Work instructions
The entries below hold a line with "8: (893, 182, 5.58)" and a line with "41: (487, 67, 21.57)". Return those lines and all that lie between them, exactly and only.
*** Material shown Section Begins ***
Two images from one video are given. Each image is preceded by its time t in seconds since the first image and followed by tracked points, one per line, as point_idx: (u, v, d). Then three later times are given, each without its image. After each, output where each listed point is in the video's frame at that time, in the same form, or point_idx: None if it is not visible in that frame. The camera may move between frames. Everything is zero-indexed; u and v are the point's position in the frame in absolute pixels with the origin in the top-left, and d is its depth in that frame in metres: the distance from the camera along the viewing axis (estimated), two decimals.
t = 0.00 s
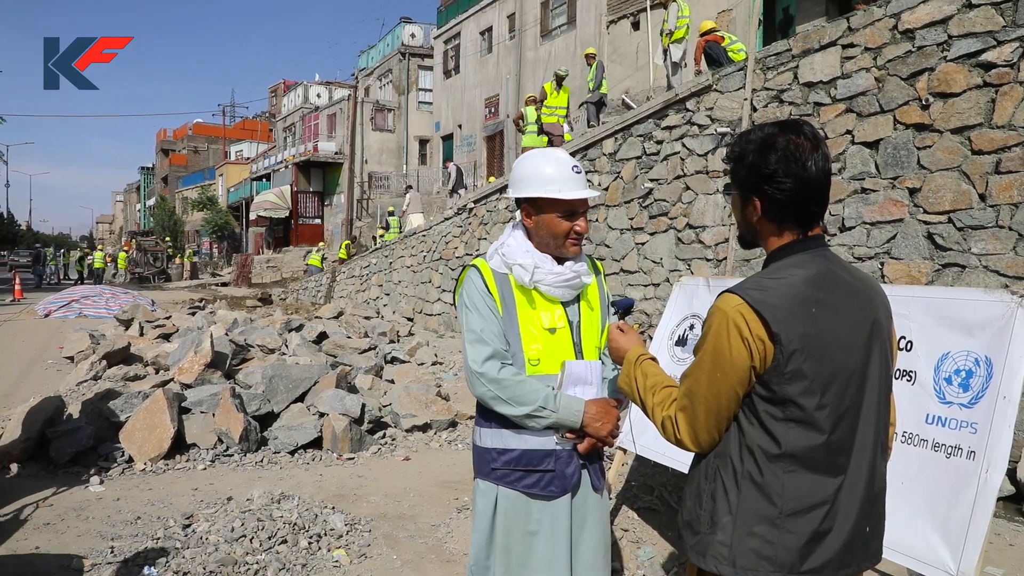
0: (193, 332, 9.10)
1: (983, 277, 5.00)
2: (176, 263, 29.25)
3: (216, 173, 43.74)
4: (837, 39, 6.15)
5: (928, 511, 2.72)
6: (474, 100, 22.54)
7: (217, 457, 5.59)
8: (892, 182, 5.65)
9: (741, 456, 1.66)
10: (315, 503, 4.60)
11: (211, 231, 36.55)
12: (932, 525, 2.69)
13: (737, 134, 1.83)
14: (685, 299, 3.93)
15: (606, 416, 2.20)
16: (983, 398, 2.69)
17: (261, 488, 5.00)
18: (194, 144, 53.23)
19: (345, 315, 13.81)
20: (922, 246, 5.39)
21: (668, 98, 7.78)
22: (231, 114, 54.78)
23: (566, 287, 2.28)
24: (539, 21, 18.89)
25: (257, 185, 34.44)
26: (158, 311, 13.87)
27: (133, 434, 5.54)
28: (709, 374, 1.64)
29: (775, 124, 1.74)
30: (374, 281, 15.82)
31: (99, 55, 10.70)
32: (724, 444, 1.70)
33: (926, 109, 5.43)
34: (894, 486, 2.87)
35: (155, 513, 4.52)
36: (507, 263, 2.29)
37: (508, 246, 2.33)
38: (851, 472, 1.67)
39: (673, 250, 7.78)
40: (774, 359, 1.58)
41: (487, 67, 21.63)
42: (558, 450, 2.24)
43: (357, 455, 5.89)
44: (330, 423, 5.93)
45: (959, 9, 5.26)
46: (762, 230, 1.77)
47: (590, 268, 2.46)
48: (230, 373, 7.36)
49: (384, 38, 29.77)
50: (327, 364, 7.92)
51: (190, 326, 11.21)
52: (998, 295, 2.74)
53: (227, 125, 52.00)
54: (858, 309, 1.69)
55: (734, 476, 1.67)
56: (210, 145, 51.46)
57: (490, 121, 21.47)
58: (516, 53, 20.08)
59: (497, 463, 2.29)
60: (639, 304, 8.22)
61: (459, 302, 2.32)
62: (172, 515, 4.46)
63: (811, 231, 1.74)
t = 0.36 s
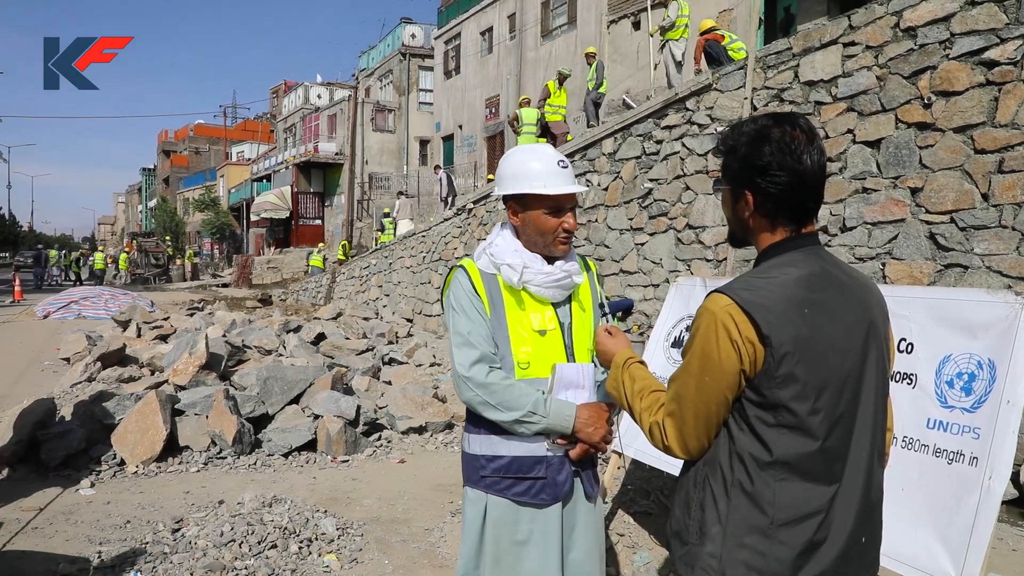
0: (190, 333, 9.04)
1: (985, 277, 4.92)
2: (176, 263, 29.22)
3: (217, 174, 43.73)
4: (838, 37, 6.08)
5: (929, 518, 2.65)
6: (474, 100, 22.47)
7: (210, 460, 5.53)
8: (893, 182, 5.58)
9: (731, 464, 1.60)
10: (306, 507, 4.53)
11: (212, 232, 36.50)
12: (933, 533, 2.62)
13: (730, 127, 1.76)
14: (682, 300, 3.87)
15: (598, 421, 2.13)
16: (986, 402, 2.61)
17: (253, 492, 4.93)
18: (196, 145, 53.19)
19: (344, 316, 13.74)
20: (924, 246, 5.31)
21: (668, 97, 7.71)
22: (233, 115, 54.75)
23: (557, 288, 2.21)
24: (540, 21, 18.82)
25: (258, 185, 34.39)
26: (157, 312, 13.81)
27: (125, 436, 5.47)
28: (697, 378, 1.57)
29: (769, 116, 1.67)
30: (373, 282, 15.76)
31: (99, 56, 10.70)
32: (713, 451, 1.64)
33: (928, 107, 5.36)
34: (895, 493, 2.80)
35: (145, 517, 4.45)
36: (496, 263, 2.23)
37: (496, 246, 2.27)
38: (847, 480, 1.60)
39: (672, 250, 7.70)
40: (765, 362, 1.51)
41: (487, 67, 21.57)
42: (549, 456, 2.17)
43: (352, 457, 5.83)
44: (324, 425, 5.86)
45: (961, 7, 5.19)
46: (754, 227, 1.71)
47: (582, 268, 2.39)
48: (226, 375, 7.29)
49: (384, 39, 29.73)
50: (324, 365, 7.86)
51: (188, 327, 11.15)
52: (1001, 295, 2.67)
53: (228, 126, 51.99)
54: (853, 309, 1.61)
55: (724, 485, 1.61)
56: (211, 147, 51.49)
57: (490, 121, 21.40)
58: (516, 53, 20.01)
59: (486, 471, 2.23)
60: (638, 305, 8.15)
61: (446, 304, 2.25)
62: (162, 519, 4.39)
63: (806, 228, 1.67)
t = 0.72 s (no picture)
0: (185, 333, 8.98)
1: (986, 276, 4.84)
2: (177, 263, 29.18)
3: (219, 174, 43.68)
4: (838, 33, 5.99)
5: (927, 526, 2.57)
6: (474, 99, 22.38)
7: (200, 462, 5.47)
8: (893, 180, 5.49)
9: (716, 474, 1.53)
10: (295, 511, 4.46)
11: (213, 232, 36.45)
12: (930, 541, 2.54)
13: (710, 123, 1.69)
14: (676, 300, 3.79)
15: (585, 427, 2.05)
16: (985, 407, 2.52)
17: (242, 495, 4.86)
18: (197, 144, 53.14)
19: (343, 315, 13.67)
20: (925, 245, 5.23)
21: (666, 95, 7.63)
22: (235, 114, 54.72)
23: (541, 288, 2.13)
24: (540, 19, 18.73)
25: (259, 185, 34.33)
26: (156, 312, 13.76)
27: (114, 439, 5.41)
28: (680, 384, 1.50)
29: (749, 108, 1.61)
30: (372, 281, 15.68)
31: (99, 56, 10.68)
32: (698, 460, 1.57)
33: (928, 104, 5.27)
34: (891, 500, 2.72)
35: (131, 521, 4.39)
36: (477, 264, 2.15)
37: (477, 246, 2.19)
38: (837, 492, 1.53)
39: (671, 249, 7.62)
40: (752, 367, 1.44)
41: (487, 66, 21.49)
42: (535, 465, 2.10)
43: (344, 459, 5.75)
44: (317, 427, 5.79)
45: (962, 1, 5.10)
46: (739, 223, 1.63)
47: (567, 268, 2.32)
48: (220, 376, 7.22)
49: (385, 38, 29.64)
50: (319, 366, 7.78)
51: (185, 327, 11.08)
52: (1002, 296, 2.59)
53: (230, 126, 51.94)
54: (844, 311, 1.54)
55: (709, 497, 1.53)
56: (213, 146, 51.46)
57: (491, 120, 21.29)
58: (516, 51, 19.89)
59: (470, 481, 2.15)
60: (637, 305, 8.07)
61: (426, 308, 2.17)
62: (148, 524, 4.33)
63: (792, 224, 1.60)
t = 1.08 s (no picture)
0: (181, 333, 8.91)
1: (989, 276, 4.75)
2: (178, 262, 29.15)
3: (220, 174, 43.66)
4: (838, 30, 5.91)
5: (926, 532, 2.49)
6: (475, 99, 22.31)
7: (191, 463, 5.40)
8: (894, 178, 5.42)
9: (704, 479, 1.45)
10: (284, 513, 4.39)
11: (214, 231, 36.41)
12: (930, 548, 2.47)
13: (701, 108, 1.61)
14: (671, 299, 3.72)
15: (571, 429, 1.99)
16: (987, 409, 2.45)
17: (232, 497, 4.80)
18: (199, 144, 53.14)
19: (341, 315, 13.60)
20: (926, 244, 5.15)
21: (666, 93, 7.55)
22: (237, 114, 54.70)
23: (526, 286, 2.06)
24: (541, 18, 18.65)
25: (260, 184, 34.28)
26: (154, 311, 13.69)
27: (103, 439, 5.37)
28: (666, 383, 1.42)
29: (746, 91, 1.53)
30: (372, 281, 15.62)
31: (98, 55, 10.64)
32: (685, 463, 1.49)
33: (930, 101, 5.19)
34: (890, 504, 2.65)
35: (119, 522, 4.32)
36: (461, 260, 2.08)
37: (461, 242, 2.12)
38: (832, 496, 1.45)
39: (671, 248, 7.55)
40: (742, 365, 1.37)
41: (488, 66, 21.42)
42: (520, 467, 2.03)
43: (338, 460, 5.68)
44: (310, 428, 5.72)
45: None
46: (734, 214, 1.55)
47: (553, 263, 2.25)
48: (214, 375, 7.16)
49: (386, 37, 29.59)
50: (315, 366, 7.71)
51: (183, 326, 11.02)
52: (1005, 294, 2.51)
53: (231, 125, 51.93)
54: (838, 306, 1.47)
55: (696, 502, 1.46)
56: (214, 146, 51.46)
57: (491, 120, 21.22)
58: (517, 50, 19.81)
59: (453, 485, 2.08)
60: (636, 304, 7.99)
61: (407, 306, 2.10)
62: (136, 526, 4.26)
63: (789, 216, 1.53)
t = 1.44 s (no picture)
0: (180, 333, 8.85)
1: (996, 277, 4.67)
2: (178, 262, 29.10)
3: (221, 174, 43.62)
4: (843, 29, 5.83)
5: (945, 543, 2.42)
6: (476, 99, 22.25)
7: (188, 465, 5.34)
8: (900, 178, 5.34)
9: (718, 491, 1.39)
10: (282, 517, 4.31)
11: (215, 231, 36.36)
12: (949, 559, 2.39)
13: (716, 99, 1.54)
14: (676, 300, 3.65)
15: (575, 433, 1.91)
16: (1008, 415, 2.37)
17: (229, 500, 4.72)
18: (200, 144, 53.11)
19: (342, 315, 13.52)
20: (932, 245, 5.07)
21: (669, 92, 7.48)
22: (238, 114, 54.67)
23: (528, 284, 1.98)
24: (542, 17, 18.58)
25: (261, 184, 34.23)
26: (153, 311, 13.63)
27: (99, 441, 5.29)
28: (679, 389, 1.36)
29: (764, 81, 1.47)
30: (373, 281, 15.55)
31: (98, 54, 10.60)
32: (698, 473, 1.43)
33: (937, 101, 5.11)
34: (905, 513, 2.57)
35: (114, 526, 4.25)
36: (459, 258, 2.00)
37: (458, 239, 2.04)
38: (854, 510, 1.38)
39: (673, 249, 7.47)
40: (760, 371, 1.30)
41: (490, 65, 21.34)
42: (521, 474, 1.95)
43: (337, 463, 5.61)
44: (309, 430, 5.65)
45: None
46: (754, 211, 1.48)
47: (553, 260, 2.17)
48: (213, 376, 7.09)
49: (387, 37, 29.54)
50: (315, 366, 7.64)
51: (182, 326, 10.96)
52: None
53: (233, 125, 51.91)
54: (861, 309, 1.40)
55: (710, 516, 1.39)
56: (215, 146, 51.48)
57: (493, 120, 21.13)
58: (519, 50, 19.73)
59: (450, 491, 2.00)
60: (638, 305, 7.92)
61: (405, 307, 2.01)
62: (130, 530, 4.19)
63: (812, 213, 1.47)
*** Material shown Section Ends ***
Solved problem
8: (893, 182, 5.58)
9: (731, 464, 1.60)
10: (306, 507, 4.53)
11: (212, 232, 36.50)
12: (933, 533, 2.62)
13: (730, 127, 1.76)
14: (682, 300, 3.87)
15: (598, 421, 2.13)
16: (986, 402, 2.61)
17: (253, 492, 4.93)
18: (196, 145, 53.19)
19: (344, 316, 13.74)
20: (924, 246, 5.31)
21: (668, 97, 7.71)
22: (233, 115, 54.75)
23: (557, 288, 2.21)
24: (540, 21, 18.82)
25: (258, 185, 34.39)
26: (157, 312, 13.81)
27: (125, 436, 5.47)
28: (697, 378, 1.57)
29: (769, 116, 1.67)
30: (373, 282, 15.76)
31: (99, 56, 10.70)
32: (713, 451, 1.64)
33: (928, 107, 5.36)
34: (895, 493, 2.80)
35: (145, 517, 4.45)
36: (496, 263, 2.23)
37: (496, 246, 2.27)
38: (847, 480, 1.60)
39: (672, 250, 7.70)
40: (765, 362, 1.51)
41: (487, 67, 21.57)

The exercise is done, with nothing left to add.